Not everyone’s so confident. “I’m less optimistic now than I’ve usually been,” says Laura Groshong, a lobbyist and director of government relations with the Clinical Social Work Association (CSWA). “It’s hard to believe that a 34% cut would be allowed, and I’m hoping we can come up with a way to at least minimize it. But at this point I have to be realistic and look at what actually could happen. It’s a very discouraging time.”

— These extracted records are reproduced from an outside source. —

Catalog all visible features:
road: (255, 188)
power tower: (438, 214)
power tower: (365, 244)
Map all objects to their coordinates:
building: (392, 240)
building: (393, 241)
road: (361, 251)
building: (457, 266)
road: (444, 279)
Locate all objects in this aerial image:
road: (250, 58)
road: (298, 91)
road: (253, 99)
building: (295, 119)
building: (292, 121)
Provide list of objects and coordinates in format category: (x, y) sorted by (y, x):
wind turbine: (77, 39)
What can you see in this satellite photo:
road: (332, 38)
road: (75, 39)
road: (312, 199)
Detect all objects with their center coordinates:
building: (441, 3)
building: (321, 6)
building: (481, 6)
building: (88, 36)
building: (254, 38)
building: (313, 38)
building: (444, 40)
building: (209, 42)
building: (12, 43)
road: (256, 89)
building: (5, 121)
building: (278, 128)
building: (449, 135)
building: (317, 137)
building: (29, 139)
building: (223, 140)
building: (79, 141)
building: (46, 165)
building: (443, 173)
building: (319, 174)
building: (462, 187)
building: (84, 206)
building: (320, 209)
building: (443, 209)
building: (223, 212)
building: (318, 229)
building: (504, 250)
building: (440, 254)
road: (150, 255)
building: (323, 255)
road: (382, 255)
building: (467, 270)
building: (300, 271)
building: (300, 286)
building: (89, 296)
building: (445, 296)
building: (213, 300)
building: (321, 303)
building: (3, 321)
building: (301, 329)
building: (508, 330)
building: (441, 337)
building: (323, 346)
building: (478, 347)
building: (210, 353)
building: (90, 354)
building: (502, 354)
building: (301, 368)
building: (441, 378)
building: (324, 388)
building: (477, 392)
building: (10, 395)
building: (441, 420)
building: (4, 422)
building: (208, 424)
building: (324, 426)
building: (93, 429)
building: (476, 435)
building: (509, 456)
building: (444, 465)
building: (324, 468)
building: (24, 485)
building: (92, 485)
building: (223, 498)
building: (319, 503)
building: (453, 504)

As the year ended, leaders were trying to come up with an agreement on the doc fix. One proposal was for a two-month temporary pact that would prevent a Medicare cut until March 1.
A brighter spot in the Medicare picture for 2012 is the continued reduction in copays, which have traditionally been 50%. But because of the parity law, a copay of 20% is being phased in. It will be 40% in 2012, 35% in 2013 and 20% in 2014.
“I think that will make mental health services much more accessible for older people,” Nordal says.
But Groshong believes any growth in Medicare mental health services “depends on how many providers are going to keep seeing Medicare patients. Because if these cuts go into effect, you’re going to see a lot of people deciding not to take Medicare.”